In New York, John and Yoko fell in with Rubin, Abbie Hoffman, John Sinclair and others, and began planning events to help stop the bombing, end the war and achieve an array of other goals. For a while, Lennon was avidly behind the idea of a “Free the People” tour in which he and Yoko (and maybe Bob Dylan!) would join Rubin, Hoffman and others. In one of the many phone conversations taped by Lennon and used in the film, he tells manager Allen Klein that they’ll spend $10,000 in each city bailing as many people out of jail as they can. “That’s a great idea!” says Klein, whose own shady business practices would eventually land him in jail for a couple of months.

But Lennon and Ono became disillusioned with their revolutionary buddies, with Lennon telling one reporter in another phone conversation that Rubin and Hoffman wanted “to create death and destruction” at the Republican Convention in Miami in the summer of 1972.  They canceled the Free the People tour and instead did the One to One benefits on behalf of the notorious Willowbrook State School for children with intellectual disabilities – though the editing of the film is a little misleading in the way it pairs the protests and riots during the convention with a ferocious version of “Cold Turkey” at the concert. With the fury of Lennon’s performance matching the fury on the Miami streets, there’s almost an implication that the two were part of the same movement, rather than the concert being Lennon’s way of distancing himself from the revolutionaries.  

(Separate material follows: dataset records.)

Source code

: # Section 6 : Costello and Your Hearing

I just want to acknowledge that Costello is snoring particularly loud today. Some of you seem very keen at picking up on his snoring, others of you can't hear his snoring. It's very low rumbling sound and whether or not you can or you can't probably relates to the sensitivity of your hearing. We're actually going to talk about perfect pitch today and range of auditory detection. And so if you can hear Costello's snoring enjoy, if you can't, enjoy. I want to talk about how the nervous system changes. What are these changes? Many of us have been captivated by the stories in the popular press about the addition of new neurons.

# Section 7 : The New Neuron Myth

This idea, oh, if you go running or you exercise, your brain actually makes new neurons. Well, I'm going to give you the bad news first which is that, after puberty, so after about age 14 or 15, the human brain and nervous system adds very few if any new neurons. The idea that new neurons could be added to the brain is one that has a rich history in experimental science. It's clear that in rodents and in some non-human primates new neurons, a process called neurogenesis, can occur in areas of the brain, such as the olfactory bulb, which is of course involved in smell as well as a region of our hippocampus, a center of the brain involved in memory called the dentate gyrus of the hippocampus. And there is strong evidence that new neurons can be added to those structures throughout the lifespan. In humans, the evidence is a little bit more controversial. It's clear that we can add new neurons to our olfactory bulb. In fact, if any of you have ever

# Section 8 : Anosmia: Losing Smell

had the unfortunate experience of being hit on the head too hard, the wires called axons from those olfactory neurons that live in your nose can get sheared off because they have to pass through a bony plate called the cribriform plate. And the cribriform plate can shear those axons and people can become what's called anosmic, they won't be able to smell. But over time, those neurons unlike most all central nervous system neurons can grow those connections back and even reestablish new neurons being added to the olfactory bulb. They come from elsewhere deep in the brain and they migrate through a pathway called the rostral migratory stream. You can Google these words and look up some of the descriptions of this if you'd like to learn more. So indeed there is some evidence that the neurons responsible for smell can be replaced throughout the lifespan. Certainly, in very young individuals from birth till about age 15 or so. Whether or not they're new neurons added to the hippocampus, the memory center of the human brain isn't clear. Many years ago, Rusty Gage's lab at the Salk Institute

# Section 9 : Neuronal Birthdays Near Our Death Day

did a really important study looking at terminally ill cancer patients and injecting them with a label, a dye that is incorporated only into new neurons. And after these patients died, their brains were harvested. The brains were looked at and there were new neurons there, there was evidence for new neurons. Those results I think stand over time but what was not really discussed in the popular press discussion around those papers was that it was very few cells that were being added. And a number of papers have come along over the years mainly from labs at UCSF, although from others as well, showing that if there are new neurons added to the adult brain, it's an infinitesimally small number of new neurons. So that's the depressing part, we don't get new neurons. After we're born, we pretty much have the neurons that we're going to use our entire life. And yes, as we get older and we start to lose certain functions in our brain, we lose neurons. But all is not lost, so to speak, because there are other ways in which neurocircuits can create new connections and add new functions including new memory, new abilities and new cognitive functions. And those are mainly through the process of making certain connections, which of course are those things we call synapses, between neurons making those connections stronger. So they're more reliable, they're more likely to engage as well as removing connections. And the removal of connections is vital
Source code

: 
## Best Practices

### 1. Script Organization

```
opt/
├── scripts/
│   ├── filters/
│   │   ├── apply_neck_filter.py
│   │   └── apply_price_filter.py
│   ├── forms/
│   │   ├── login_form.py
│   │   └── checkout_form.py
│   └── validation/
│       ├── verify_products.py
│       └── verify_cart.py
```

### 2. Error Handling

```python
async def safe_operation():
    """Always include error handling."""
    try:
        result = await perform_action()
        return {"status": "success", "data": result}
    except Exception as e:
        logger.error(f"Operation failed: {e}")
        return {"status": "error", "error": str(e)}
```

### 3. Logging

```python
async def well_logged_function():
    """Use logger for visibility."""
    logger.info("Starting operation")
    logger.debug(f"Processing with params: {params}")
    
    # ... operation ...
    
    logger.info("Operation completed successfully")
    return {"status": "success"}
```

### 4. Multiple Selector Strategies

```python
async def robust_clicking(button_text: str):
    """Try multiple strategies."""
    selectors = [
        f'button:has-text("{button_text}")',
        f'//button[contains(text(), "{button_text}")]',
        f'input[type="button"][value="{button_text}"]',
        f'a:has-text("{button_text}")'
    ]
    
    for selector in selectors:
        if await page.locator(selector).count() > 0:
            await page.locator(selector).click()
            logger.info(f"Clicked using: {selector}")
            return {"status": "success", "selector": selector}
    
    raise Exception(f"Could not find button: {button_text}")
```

There are other curious juxtapositions, including a subsequent one that uses Lennon’s experience with Primal Scream Therapy – which he’d been through two years and two albums earlier – to lead into a live performance of “Mother.” But ultimately, the frantic nature of the change-the-channel framing device fades into the background and the focus settles on moments of insight from the conversations we overhear.

And, of course, there’s the music, which is consistently moving whether it’s the sheer exuberance of Lennon’s version of “Hound Dog,” the gentle beauty of “Imagine” (which does come across as a pointed rejoinder to the heated agitprop that had surrounded Lennon) or the painful introspection of Ono’s ballad “Looking Over From My Hotel Window,” which sadly doesn’t have any onstage footage to go with its audio.

The movie ends by saying that the couple left Greenwich Village in 1973 and moved to the Dakota on the Upper West Side, and that they learned in 1975 that Lennon would not be deported only days before their son Sean was born. It leaves out the 18-month “lost weekend” in which Lennon and Ono were apart between those events, but there’s not much reason to bring up hard times to come when things can come to a close with the graceful strains of “#9 Dream” and the playful idealism of “Bring on the Lucie (Freeda People).”

Scattered and punchy, frustrating and rewarding, “One to One: John & Yoko” doesn’t have the best period of its subjects’ lives and careers to work with. But maybe this odd, chaotic two-year period is an appropriate way to sum up a couple of restless artists, activists and lovers, who found a home in the odd chaos of this particular time in New York City.